03.11.2009

Pascale Morel

PASCALE MOREL

OU LES FRAGILES SURGISSEMENTS

 

 

Aux marges de l’art occidental, Pascale Morel s’ouvre à l’insondable. Sous les dires exténués, sa parole d’avant-message explore à vif un ciel intime. Elle creuse dans l’irrécupérable. Art d’extraction abrupte.

La peinture est l’espace ouvert, infini, et noyé, où se joue l’autre pensée…

A chaque œuvre, Pascale Morel crève une veine d’univers. Pudique, la matière palpite. L’opacité, harcelée, s’est mise à craquer. Le chaos veille. Les couleurs s’approchent des signes de terre et de nuit, et s’imprègnent de leur obscure vitalité.

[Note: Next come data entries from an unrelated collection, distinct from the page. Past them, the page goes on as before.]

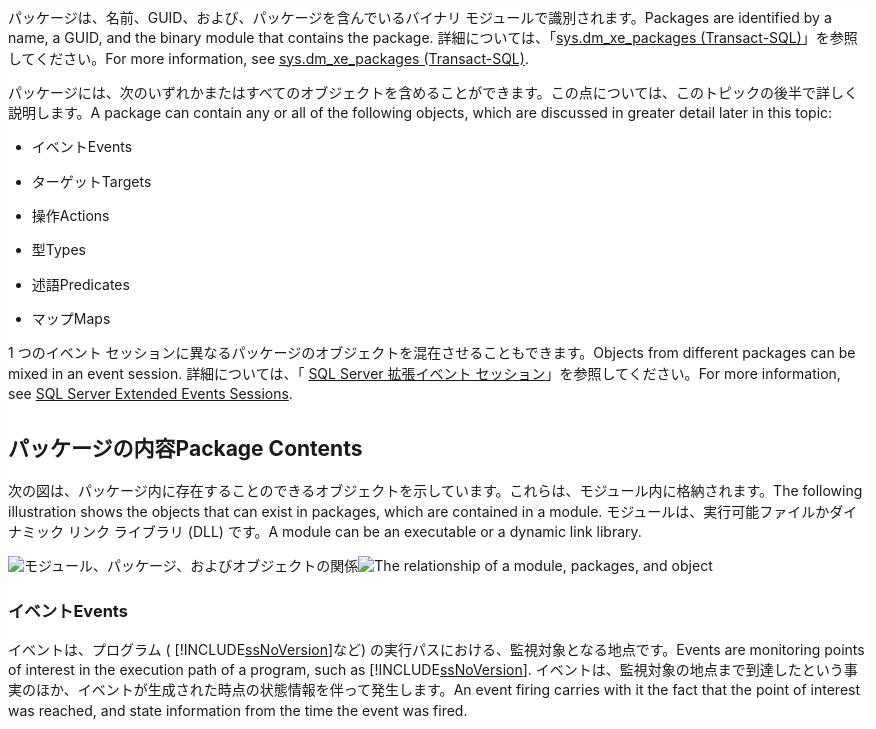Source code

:  <span data-ttu-id="ce57a-111">パッケージは、名前、GUID、および、パッケージを含んでいるバイナリ モジュールで識別されます。</span><span class="sxs-lookup"><span data-stu-id="ce57a-111">Packages are identified by a name, a GUID, and the binary module that contains the package.</span></span> <span data-ttu-id="ce57a-112">詳細については、「[sys.dm_xe_packages &#40;Transact-SQL&#41;](/sql/relational-databases/system-dynamic-management-views/sys-dm-xe-packages-transact-sql)」を参照してください。</span><span class="sxs-lookup"><span data-stu-id="ce57a-112">For more information, see [sys.dm_xe_packages &#40;Transact-SQL&#41;](/sql/relational-databases/system-dynamic-management-views/sys-dm-xe-packages-transact-sql).</span></span>  
  
 <span data-ttu-id="ce57a-113">パッケージには、次のいずれかまたはすべてのオブジェクトを含めることができます。この点については、このトピックの後半で詳しく説明します。</span><span class="sxs-lookup"><span data-stu-id="ce57a-113">A package can contain any or all of the following objects, which are discussed in greater detail later in this topic:</span></span>  
  
-   <span data-ttu-id="ce57a-114">イベント</span><span class="sxs-lookup"><span data-stu-id="ce57a-114">Events</span></span>  
  
-   <span data-ttu-id="ce57a-115">ターゲット</span><span class="sxs-lookup"><span data-stu-id="ce57a-115">Targets</span></span>  
  
-   <span data-ttu-id="ce57a-116">操作</span><span class="sxs-lookup"><span data-stu-id="ce57a-116">Actions</span></span>  
  
-   <span data-ttu-id="ce57a-117">型</span><span class="sxs-lookup"><span data-stu-id="ce57a-117">Types</span></span>  
  
-   <span data-ttu-id="ce57a-118">述語</span><span class="sxs-lookup"><span data-stu-id="ce57a-118">Predicates</span></span>  
  
-   <span data-ttu-id="ce57a-119">マップ</span><span class="sxs-lookup"><span data-stu-id="ce57a-119">Maps</span></span>  
  
 <span data-ttu-id="ce57a-120">1 つのイベント セッションに異なるパッケージのオブジェクトを混在させることもできます。</span><span class="sxs-lookup"><span data-stu-id="ce57a-120">Objects from different packages can be mixed in an event session.</span></span> <span data-ttu-id="ce57a-121">詳細については、「 [SQL Server 拡張イベント セッション](sql-server-extended-events-sessions.md)」を参照してください。</span><span class="sxs-lookup"><span data-stu-id="ce57a-121">For more information, see [SQL Server Extended Events Sessions](sql-server-extended-events-sessions.md).</span></span>  
  
## <a name="package-contents"></a><span data-ttu-id="ce57a-122">パッケージの内容</span><span class="sxs-lookup"><span data-stu-id="ce57a-122">Package Contents</span></span>  
 <span data-ttu-id="ce57a-123">次の図は、パッケージ内に存在することのできるオブジェクトを示しています。これらは、モジュール内に格納されます。</span><span class="sxs-lookup"><span data-stu-id="ce57a-123">The following illustration shows the objects that can exist in packages, which are contained in a module.</span></span> <span data-ttu-id="ce57a-124">モジュールは、実行可能ファイルかダイナミック リンク ライブラリ (DLL) です。</span><span class="sxs-lookup"><span data-stu-id="ce57a-124">A module can be an executable or a dynamic link library.</span></span>  
  
 <span data-ttu-id="ce57a-125">![モジュール、パッケージ、およびオブジェクトの関係](../../database-engine/media/xepackagesobjects.gif "モジュール、パッケージ、およびオブジェクトの関係")</span><span class="sxs-lookup"><span data-stu-id="ce57a-125">![The relationship of a module, packages, and object](../../database-engine/media/xepackagesobjects.gif "The relationship of a module, packages, and object")</span></span>  
  
### <a name="events"></a><span data-ttu-id="ce57a-126">イベント</span><span class="sxs-lookup"><span data-stu-id="ce57a-126">Events</span></span>  
 <span data-ttu-id="ce57a-127">イベントは、プログラム ( [!INCLUDE[ssNoVersion](../../../includes/ssnoversion-md.md)]など) の実行パスにおける、監視対象となる地点です。</span><span class="sxs-lookup"><span data-stu-id="ce57a-127">Events are monitoring points of interest in the execution path of a program, such as [!INCLUDE[ssNoVersion](../../../includes/ssnoversion-md.md)].</span></span> <span data-ttu-id="ce57a-128">イベントは、監視対象の地点まで到達したという事実のほか、イベントが生成された時点の状態情報を伴って発生します。</span><span class="sxs-lookup"><span data-stu-id="ce57a-128">An event firing carries with it the fact that the point of interest was reached, and state information from the time the event was fired.</span></span>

C’est la trame oubliée, maculée/immaculée, du dedans le plus profond que fait apparaître l’artiste-transmetteur, quand la vie mentale ne laisse filtrer que l’essentiel. Des taches de presque rien, fines, dures, acérées, toujours hors des traces et des passages, ensemencent l’univers.

Dans l’étreinte du ciel et de la mort, on se retrouve envahi par ces allusives architectures nuageuses, aux cicatrices de ciel. Pascale Morel sait creuser l’absence. Elle sait regarder au loin. Elle arrache d’elle ce qui gravite autour du visible et se désigne aveuglément dans les illusions sinistrées du monde. Dans le miroir profond de sa peinture, la rationalité ne sait plus faire surface…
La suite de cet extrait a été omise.